I'm glad you talked me out of that flying penis tattoo.
ugh, today is just one of those 'get high before your 8am class' days.
I just saw a sign that said "STRIPPERS!!! As seen on Jerry Springer!". As if Springer is the highest honor. I'm pretty sure we're in south Georgia.
hungover and i feel like a burrito
like eating one or like you are one?
like i am one.
I woke up in bed alone w 2 bite marks on my boob... Salt and pepper shakers In my purse along w a bottle of steak sauce.... The drunkasauraus has struck again
My goal for tonight is to swipe my debit card through those weird rolls on the back of a big bald guy's head.
Technically my penis started a fight tonight
Using the balance in my bank account I just calculated how many fifths of vodka I can buy this year.
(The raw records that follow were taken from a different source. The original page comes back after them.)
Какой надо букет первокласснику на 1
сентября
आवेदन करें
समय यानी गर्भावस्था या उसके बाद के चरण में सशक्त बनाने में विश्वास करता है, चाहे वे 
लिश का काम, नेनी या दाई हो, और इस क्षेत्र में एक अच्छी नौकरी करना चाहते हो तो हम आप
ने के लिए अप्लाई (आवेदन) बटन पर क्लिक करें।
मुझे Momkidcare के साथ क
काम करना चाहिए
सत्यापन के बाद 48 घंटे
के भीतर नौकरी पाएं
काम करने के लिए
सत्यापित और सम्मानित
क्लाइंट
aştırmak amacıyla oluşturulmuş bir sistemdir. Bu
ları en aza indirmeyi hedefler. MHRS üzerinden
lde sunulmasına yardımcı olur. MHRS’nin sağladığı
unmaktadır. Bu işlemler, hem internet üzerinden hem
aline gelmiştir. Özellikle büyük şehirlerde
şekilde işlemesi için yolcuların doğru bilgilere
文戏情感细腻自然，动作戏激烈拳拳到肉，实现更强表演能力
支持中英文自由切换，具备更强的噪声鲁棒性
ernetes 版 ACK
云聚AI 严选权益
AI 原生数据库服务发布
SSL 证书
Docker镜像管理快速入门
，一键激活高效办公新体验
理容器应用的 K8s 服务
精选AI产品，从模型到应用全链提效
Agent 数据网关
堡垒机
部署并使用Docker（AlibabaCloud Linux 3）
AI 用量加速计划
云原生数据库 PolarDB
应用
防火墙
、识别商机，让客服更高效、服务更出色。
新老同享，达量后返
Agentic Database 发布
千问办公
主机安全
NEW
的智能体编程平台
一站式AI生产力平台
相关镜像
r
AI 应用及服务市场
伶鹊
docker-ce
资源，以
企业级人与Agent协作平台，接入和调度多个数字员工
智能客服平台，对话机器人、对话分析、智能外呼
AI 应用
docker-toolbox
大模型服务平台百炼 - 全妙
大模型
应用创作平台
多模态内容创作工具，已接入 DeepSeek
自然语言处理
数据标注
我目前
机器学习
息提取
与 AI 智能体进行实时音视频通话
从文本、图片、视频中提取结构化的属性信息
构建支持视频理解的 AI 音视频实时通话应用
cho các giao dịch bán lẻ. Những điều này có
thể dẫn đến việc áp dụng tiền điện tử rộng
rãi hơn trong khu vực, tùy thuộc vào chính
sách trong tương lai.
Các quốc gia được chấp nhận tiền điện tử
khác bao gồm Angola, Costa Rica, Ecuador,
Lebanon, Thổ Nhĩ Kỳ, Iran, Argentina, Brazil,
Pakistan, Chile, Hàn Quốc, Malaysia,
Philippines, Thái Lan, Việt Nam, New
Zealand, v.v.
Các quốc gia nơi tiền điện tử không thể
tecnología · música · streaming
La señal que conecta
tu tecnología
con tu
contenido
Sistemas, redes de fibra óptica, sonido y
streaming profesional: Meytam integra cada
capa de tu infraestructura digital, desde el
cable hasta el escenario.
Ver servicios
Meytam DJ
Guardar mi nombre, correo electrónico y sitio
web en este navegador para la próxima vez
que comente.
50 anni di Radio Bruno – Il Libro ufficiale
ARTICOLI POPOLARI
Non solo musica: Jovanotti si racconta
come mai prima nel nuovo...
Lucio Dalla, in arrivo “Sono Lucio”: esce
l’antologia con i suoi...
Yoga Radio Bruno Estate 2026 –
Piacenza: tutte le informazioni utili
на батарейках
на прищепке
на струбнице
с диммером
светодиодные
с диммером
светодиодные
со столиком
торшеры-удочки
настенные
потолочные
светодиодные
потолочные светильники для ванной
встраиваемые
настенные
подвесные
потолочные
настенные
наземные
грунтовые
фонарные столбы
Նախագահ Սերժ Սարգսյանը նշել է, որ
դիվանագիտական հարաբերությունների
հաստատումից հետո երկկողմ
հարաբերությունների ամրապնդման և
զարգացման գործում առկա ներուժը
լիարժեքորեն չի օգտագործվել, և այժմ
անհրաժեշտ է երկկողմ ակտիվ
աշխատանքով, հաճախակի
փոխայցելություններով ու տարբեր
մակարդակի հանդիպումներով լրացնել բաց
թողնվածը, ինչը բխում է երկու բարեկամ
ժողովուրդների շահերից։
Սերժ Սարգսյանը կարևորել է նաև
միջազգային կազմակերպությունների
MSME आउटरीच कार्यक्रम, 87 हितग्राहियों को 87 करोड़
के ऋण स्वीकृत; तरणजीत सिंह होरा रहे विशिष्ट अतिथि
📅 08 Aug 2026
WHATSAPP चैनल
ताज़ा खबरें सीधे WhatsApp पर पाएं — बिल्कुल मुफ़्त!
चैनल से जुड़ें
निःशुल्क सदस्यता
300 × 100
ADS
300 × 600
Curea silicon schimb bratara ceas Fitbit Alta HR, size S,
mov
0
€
Don't let me buy food, all my money is reserved for alcohol
I walked into a room this morning and someone asked how my back was because I apparently threw myself off the porch after attempting to set myself on fire. Who the fuck let drunk me play with fire?!
Better question: who the fuck planted a tree next to the porch?!
Dude, I'm not going to use a butt plug.
he said "GREAT SCOTT" as he was cumming.
Ive got small boobs, but they sure do like to pop out and party with the big dogs.
I think I'm dead. Also I think I stole $20 from a stripper.
You did. Then gave it to me.
I’m sorry I pressured you for dick pics.
Oh, do you remember telling everyone you were with that your vagina was angry last night?